• [Petunjuk Latihan]:
**a)** Sebutkan semua nama orang yang muncul dalam berita tentang RUU Penghapusan Kekerasan Seksual.
**b)** Lanjutkan berita tentang RUU Penghapusan Kekerasan Seksual mulai dari bagian setelah kalimat terakhirnya.

• [Kutipan Pilihan]:
========================

Jakarta, Semartara.News – Ketua DPP PDI Perjuangan (PDIP) Kesehatan, Perempuan dan Anak, Sri Rahayu, menyatakan pihaknya mendorong agar RUU Penghapusan Kekerasan Seksual (PKS) segera dibahas dan disahkan oleh Pemerintah serta DPR. Aturan itu bukan sekedar untuk memberikan perlindungan hukum bagi perempuan dan anak dari kejahatan seksual, namun juga mengatur kedudukan korban yang harus dilindungi secara fisik maupun mental.
Hal itu disampaikan oleh Sri Rahayu dalam diskusi publik bertajuk “Urgensi Pengesahan RUU Penghapusan Kekerasan Seksual” pada Kamis (10/9/2020), yang dilakukan secara virtual.
“Ketua Umum kami Ibu Megawati Soekarnoputri selalu concern dan mengatakan betapa pentingnya RUU Penghapusan Kekerasan Seksual ini, sangat urgen dan harus segera dibahas dan disahkan menjadi undang-undang,” kata Sri Rahayu.
Lanjutnya, Megawati Soekarnoputri yang juga Presiden RI Kelima itu juga menaruh perhatian khusus terhadap maraknya kasus kekerasan seksual. Apalagi sejak adanya pandemi COVID-19, kasus kekerasan terhadap perempuan justru semakin meningkat. “Bagi Ibu Megawati, kekerasan terhadap perempuan dan anak adalah masalah kemanusiaan,” tukasnya.
Selain itu, harapan yang sama juga disampaikan Menteri Pemberdayaan Perempuan dan Perlindungan Anak (PPPA) I Gusti Ayu Bintang Darmawati. Sebab kementerian yang dipimpinnya melihat situasi dan kondisi Indonesia terkait kekerasan seksual, bukan lagi hal ringan. Negara harus segera menanganinya.

========================

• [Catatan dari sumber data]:
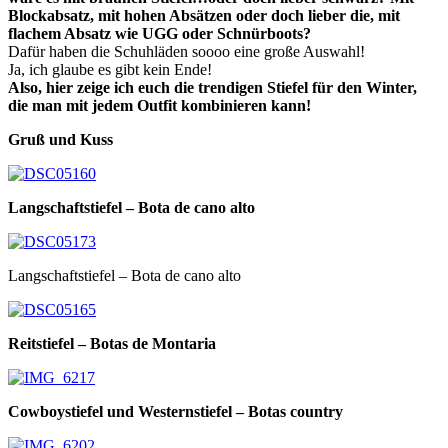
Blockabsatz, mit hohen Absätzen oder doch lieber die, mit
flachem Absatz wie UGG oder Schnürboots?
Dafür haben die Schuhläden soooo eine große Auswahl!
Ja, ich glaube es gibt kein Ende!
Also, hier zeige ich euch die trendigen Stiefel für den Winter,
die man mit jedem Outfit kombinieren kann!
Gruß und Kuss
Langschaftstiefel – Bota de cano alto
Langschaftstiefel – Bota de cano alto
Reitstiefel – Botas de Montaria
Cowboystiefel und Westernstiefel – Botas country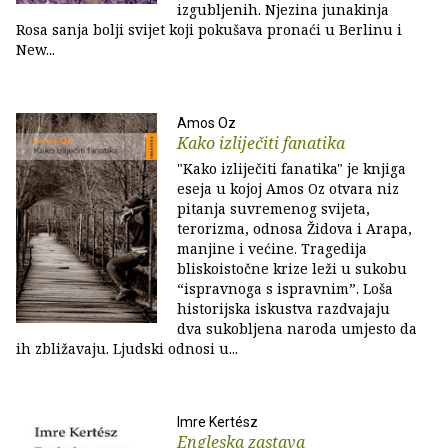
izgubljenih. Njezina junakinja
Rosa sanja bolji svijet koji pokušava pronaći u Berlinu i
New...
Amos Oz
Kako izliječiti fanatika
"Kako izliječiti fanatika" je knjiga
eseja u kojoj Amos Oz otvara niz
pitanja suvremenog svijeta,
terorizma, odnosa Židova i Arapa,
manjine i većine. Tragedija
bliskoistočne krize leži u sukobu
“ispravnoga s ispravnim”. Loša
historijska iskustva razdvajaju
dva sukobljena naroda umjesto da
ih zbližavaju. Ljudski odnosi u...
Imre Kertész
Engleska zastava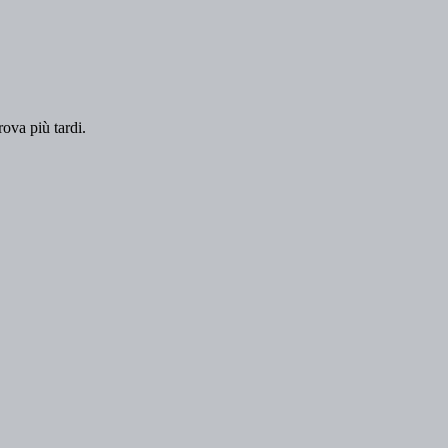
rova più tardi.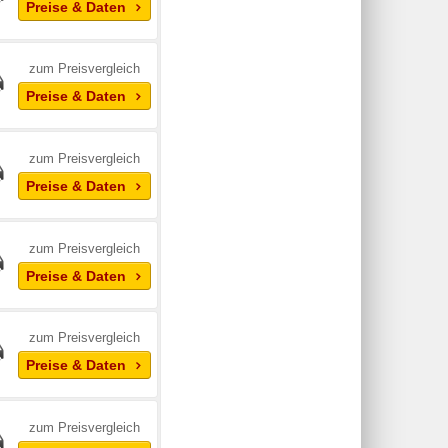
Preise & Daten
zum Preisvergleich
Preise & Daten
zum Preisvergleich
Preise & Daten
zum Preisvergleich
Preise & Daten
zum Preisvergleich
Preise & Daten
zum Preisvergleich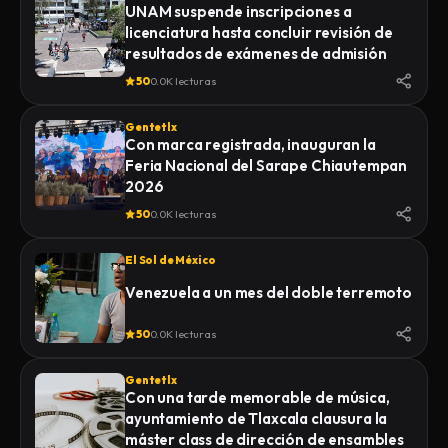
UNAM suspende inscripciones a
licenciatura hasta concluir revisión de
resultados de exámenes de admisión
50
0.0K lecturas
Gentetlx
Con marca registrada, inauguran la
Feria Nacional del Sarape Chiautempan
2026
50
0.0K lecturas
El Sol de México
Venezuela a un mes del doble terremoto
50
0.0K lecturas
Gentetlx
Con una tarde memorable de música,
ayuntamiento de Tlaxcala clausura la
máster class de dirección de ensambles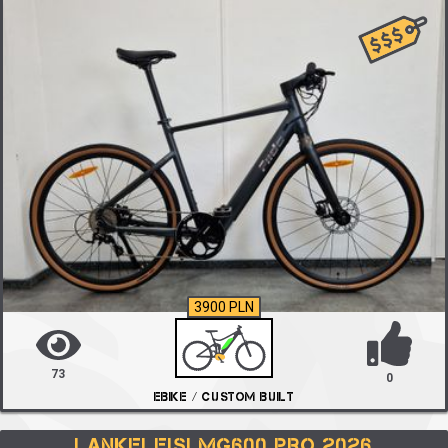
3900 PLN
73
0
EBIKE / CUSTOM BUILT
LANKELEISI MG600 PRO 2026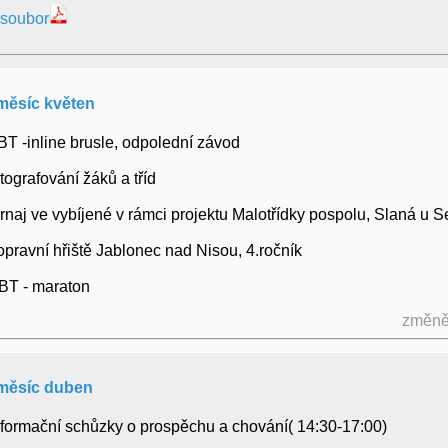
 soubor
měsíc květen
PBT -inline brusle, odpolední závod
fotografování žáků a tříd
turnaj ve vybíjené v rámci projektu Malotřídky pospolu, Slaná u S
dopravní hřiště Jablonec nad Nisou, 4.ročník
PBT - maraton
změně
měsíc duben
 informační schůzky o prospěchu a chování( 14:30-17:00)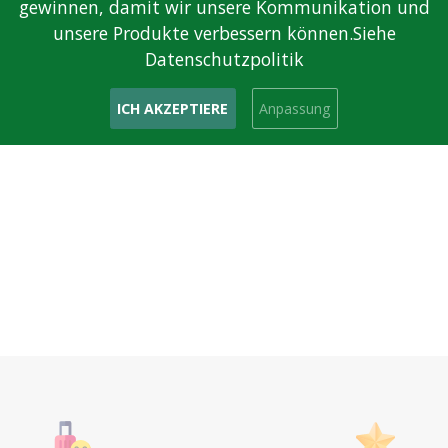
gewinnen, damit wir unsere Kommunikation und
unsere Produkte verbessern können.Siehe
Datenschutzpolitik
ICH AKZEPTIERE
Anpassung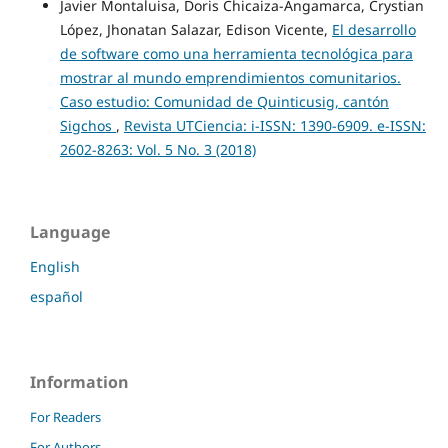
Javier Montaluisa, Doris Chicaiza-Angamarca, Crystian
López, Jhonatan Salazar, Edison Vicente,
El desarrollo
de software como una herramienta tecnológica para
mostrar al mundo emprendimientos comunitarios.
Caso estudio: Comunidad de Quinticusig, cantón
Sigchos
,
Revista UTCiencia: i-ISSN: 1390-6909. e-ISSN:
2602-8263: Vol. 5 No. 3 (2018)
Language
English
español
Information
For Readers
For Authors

========================

• [Hasil Tugas]:
**a)** Sri Rahayu, Megawati Soekarnoputri, I Gusti Ayu Bintang Darmawati

**b)**
Menurut Rahayu, pihaknya berharap UU PKS menjadi undang-undang lex specialis alias bersifat khusus terhadap pelaku dan korban kekerasan seksual. Kira-kira sama seperti UU Pemberantasan Tindak Pidana Korupsi untuk pelaku korupsi.
“Ini untuk menghapuskan kekerasan seksual, terutama terhadap anak. Bukan hanya kekerasan terhadap anak perempuan tapi juga anak laki-laki. Sebagai orang tua, kita prihatin dan sedih jika ada kekerasan terjadi pada anak kita,” kata Rahayu.
Ditegaskan Rahayu, pihaknya mendorong agar RUU PKS tidak hanya dibentuk untuk memberikan perlindungan hukum bagi perempuan dan anak dari tindak kekerasan maupun kejahatan seksual saja. Lebih dari itu, RUU PKS juga mengatur kedudukan korban yang harus dilindungi baik secara fisik maupun mental.
“Karena banyak kejadian yang menjadikan perempuan dan anak sebagai objek kejahatan seksual. Padahal, perempuan dan anak adalah kelompok rentan yang seharusnya dilindungi,” tegasnya.
Berdasarkan data dari Kementerian PPPA periode 1 Januari-24 Juli 2020, kekerasan terhadap perempuan dewasa sebanyak 3.020 kasus dengan 3.059 korban kekerasan seksual sebanyak 432 orang. Kekerasan terhadap anak sebanyak 4.116 kasus dengan 4.615 korban. Adapun korban kekerasan seksual bagi anak berjumlah 2.556 korban.
Komnas Perempuan juga mencatat kekerasan psikis dan fisik masih mendominasi di ranah privat. Sedangkan kekerasan seksual masih tinggi di ranah publik dan negara. Kajian ini menemukan kekerasan terhadap perempuan berbasis online yaitu sebanyak 129 kasus atau sebanyak 11 persen yang didominasi pengancaman bernuansa kekerasan seksual.
“Kami harap masyarakat solid mendukung RUU Penghapusan Kekerasan Seksual untuk segera disahkan. Ke depan, penghapusan kekerasan terhadap perempuan dapat menjadi perhatian dan kerja bersama seluruh bangsa Indonesia,” urai Wakil Ketua Komisi IX DPR itu.
Pada kesempatan itu, Sri Rahayu juga mengatakan pihaknya mendorong pemerintah daerah menganggarkan secara khusus anggaran pendamping terkait kasus kekerasan seksual pada anak.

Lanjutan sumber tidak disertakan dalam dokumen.